One reason for the genre's growth is that "self-publishing is much easier now," said Calvin Reid, an editor at Publishers Weekly. "Before, you had to spend thousands of dollars. Now you can have your book wonderfully published for several hundred dollars and print on demand."

Add to that, "conscientious, relentless marketing," Mr. Reid said, "and you have a recipe for success. They have set up an alternative network of marketing and selling."

Who's reading these books? Most of Ms. Stringer's authors are women, but she insisted that men, traditionally a difficult group to reach for fiction, read them too.

"Black males are coming back to literature," Mr. Barron said. "These are characters that reflect them.''

Malaika Adero, a senior editor at Atria, said that the readership for hip-hop fiction "crosses class lines.''

"It's not just one type of black reader who is drawn to this work. African-Americans of all ages will read this, people who don't have a hip-hop sensibility, for the same reason non-Italians like 'The Sopranos.' "

Ms. Stringer, 34, is herself an example of crossing class lines. She grew up in Detroit. Her mother was a teacher, her father an engineer for General Motors.

She had dancing lessons and piano lessons. She attended Western Michigan University in Kalamazoo for a year, and was about to transfer to Ohio State when she met a man who was a drug dealer.

"I loved him," she said. "I wanted to be with the bad boys."

In 1992 they had a son, Valen, now 12. After she and Valen's father separated Ms. Stringer became a madam, she said, and dealt drugs to support herself and her son. She said that she was never a heavy drug user.

"My vices are shopping and overeating," said Ms. Stringer, who is not above laughing at herself. Then in September 1994 she was arrested outside her son's day care center. "A friend set me up," she said. Her child's father was also arrested.

She pleaded guilty, and prison followed. Her parents took custody of Valen. The separation from him was agonizing, she said.

She began writing "Let That Be the Reason" in prison out of boredom. It took three weeks. Like Ms. Stringer, Pamela, the main character, starts an escort service and is led into drug dealing by her boyfriend, Chino.

"Chino taught me so much," Pamela says in the book.

"Lessons of the streets. Rule No.1: Get Paid; Rule No.2: Don't trust nobody, not even yourself; Rule No.3: Stay Free. It was time to accept the fact that he had raised me as far as the streets were concerned." Ms. Stringer said she tried to make the characters complex. Chino can be hard and abusive, and loving: "I'd give all my love to you, and if you need me baby, I'd come running.'' Pamela may be a drug dealer and a madam, but she's also a devoted mother and treats her prostitute employees well. The Colombian drug lord who runs the operation has an Old World courtesy.

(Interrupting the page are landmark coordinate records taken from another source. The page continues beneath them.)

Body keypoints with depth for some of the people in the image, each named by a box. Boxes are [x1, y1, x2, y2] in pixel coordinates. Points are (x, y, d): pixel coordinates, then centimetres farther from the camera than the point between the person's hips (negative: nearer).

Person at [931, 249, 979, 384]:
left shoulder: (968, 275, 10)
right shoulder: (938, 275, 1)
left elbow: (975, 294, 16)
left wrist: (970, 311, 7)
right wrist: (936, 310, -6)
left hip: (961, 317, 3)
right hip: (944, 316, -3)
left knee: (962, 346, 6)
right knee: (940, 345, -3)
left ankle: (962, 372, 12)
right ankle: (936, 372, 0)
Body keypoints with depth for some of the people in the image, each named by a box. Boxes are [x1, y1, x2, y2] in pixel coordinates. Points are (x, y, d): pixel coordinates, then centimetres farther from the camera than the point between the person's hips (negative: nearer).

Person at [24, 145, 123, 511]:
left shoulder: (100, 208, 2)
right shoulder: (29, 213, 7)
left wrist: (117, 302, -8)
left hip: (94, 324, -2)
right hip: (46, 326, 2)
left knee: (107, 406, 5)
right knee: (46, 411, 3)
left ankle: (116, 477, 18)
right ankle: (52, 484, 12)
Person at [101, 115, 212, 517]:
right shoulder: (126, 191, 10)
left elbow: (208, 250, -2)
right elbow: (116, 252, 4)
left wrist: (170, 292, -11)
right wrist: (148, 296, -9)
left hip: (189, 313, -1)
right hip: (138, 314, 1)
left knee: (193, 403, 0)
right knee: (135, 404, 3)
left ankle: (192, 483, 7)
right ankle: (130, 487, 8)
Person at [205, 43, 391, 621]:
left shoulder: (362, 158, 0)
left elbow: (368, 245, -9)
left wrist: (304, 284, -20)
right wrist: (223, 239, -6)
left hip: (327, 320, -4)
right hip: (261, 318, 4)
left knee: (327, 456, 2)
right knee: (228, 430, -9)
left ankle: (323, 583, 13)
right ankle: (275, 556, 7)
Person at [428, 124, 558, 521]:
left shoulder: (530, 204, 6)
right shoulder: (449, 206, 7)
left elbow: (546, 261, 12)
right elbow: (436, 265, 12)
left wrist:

In January 2001 Ms. Stringer was released from prison. Working as a bartender, she began sending her manuscript to publishers and agents. She had 26 rejections. "They said it was not well written," she said. "It was unrealistic."

So she borrowed $2,500 and had 1,000 copies of the book printed. She sold them in the neighborhood and sold out in three weeks. People called asking for copies. "Word of mouth is important in the African-American market," she said. "We're not always able to trust advertising." She founded Triple Crown with a $5,000 loan, to keep up with the demand.

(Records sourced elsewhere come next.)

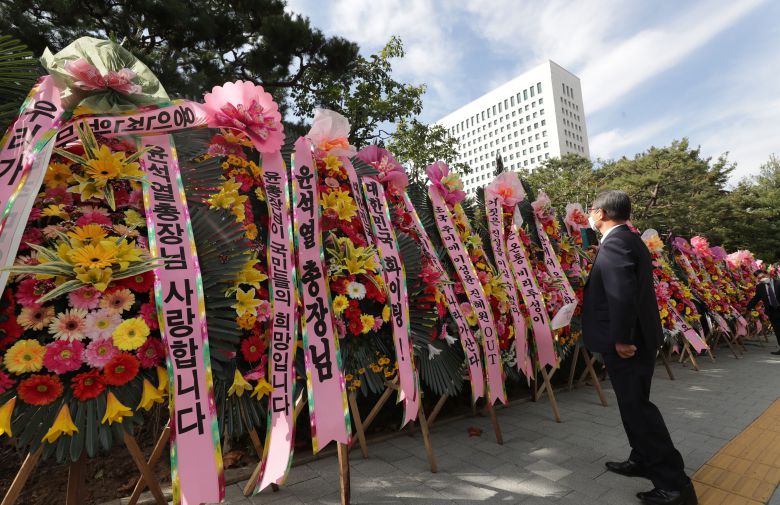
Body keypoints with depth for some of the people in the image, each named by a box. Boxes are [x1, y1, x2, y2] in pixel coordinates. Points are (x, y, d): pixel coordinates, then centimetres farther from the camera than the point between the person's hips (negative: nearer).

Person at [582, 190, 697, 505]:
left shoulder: (614, 242, -19)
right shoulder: (629, 240, 14)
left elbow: (623, 294, -28)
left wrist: (621, 339, -22)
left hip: (626, 344, -11)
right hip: (637, 338, 11)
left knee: (636, 407, -2)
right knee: (635, 405, 19)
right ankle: (643, 461, 33)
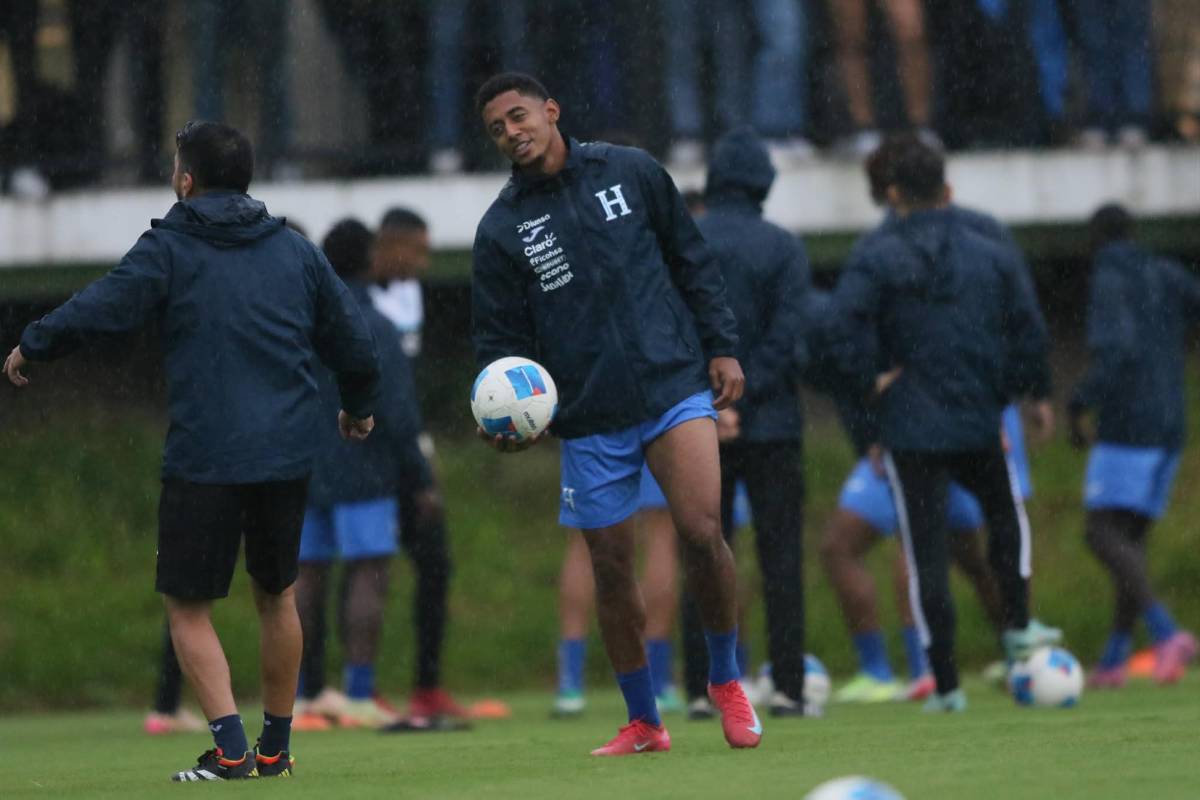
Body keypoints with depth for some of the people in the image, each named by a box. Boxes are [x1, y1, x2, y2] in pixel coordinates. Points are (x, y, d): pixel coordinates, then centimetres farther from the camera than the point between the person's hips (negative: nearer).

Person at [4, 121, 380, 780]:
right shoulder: (295, 250, 11)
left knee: (188, 607, 3)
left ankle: (231, 749, -11)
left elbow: (99, 309, -11)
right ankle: (275, 747, 25)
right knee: (276, 595, 20)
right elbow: (353, 337, 17)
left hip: (203, 455, -5)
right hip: (287, 453, 5)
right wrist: (358, 405, 36)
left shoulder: (169, 249, -3)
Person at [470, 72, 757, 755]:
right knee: (612, 568, 4)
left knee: (701, 532, -18)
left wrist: (721, 347, 4)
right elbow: (501, 339, 6)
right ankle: (644, 723, 18)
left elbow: (693, 262, 11)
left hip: (675, 385, -1)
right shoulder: (502, 229, 3)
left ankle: (726, 679, 3)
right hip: (589, 420, 1)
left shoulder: (631, 172, 5)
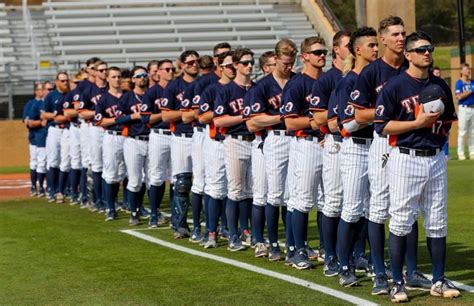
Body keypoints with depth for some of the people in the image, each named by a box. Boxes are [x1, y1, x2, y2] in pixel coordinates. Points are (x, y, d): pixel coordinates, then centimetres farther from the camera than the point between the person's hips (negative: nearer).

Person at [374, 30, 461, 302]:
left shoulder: (440, 86, 11)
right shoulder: (395, 86, -6)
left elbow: (448, 120, 22)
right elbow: (382, 125, -10)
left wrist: (438, 131, 3)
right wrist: (418, 123, -15)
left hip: (436, 158, 5)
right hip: (406, 159, -5)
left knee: (438, 223, 8)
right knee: (401, 221, -3)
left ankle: (439, 281, 16)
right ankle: (398, 283, 4)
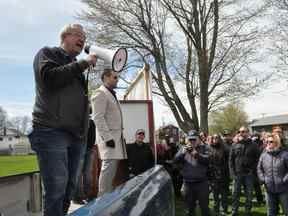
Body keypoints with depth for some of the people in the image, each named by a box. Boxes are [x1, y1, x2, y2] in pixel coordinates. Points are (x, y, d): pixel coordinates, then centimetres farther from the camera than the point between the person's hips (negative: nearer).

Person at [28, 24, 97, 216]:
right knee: (56, 188, -11)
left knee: (70, 187, 7)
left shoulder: (77, 66, 26)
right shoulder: (47, 53, 8)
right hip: (51, 131, -7)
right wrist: (83, 63, -7)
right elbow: (50, 77, -13)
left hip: (77, 135, 7)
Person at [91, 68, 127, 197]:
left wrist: (120, 135, 16)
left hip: (116, 136, 9)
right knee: (109, 165, -12)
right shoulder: (100, 93, -5)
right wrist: (107, 137, -21)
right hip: (108, 136, -9)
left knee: (112, 166, 7)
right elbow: (98, 118, -15)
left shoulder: (111, 94, 24)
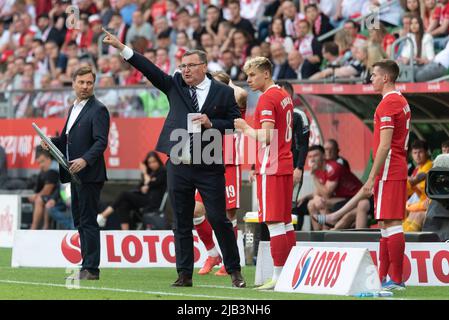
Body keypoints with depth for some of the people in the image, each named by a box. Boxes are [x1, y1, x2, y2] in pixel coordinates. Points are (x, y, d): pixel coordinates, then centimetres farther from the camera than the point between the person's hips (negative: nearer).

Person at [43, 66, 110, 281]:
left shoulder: (98, 110, -9)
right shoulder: (74, 108, 18)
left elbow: (101, 142, -17)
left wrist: (85, 160, -30)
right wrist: (52, 142, 4)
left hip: (89, 174, -9)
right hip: (75, 174, 9)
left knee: (88, 221, -8)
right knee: (79, 221, 11)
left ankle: (91, 269, -6)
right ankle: (87, 266, 16)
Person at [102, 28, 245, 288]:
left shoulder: (223, 92, 1)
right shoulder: (175, 86, 8)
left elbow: (235, 122, 2)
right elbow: (151, 70, 0)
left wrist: (211, 124, -14)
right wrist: (121, 48, -8)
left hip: (209, 168, -3)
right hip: (179, 166, 3)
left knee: (219, 219, -2)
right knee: (182, 223, 7)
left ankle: (235, 271, 8)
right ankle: (185, 274, 13)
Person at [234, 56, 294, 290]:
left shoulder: (267, 99, -13)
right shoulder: (284, 96, 16)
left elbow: (266, 137, -20)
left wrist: (245, 128, -6)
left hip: (270, 168, -9)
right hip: (285, 164, 9)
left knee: (274, 222, -8)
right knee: (285, 222, 11)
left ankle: (278, 277, -9)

Other writers began to send her manuscripts. One was K'wan who sent her "Gangsta." "I sold 10,000 books in the first month," she said. She persuaded a friend to design the jackets free and to set up a Web site, www.triplecrownpublications.com. Today Ms. Stringer lives in an upscale development in Columbus and sends Valen to private school.

Triple Crown has a staff of nine. Ms. Stringer met her office manager, Tamara Fournier, in jail. Two of her authors are inmates and appear on her Web site in prison garb. "Do you know how proud that makes me when their mothers call me up crying?" she asked. "They say, 'I'm gonna take this book to a family reunion.' "

Business is getting so good, Ms. Stringer said, that she is hoping to move to 5,000 square feet of space in a former library. The space is very appropriate, Ms. Stringer said. "It's filled with the spirit of reading."